**Exercise aim**
Your answer should be only the lines below from the one with "Figure 1. Main" to the one with "Table 3 - Acquisition of skills", repeated exactly, ends included.

[Opening Extracted material section]

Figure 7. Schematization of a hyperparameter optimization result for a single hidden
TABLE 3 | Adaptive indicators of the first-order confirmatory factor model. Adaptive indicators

[Closing Extracted material section]
[Opening Extracted material section]

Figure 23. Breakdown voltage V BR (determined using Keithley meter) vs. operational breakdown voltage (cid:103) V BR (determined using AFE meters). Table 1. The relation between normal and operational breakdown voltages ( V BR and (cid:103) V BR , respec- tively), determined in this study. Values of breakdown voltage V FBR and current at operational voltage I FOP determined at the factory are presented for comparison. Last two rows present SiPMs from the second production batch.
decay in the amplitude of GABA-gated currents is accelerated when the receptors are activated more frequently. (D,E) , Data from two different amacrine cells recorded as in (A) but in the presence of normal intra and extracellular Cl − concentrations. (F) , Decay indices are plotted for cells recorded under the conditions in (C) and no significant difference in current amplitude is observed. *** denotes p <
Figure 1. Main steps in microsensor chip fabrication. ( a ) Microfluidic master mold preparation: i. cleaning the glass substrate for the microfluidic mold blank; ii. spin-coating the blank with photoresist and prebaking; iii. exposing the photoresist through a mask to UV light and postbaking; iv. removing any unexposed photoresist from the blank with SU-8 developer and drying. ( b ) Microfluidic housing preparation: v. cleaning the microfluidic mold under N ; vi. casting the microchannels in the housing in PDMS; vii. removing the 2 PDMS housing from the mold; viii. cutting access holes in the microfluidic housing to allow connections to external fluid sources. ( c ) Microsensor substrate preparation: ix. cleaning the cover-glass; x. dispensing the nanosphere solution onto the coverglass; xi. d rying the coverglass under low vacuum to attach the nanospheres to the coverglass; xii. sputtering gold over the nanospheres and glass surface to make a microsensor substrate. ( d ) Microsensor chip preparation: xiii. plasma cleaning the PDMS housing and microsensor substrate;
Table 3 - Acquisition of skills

[Closing Extracted material section]

**Answer for this exercise**
Figure 1. Main steps in microsensor chip fabrication. ( a ) Microfluidic master mold preparation: i. cleaning the glass substrate for the microfluidic mold blank; ii. spin-coating the blank with photoresist and prebaking; iii. exposing the photoresist through a mask to UV light and postbaking; iv. removing any unexposed photoresist from the blank with SU-8 developer and drying. ( b ) Microfluidic housing preparation: v. cleaning the microfluidic mold under N ; vi. casting the microchannels in the housing in PDMS; vii. removing the 2 PDMS housing from the mold; viii. cutting access holes in the microfluidic housing to allow connections to external fluid sources. ( c ) Microsensor substrate preparation: ix. cleaning the cover-glass; x. dispensing the nanosphere solution onto the coverglass; xi. d rying the coverglass under low vacuum to attach the nanospheres to the coverglass; xii. sputtering gold over the nanospheres and glass surface to make a microsensor substrate. ( d ) Microsensor chip preparation: xiii. plasma cleaning the PDMS housing and microsensor substrate;
Table 3 - Acquisition of skills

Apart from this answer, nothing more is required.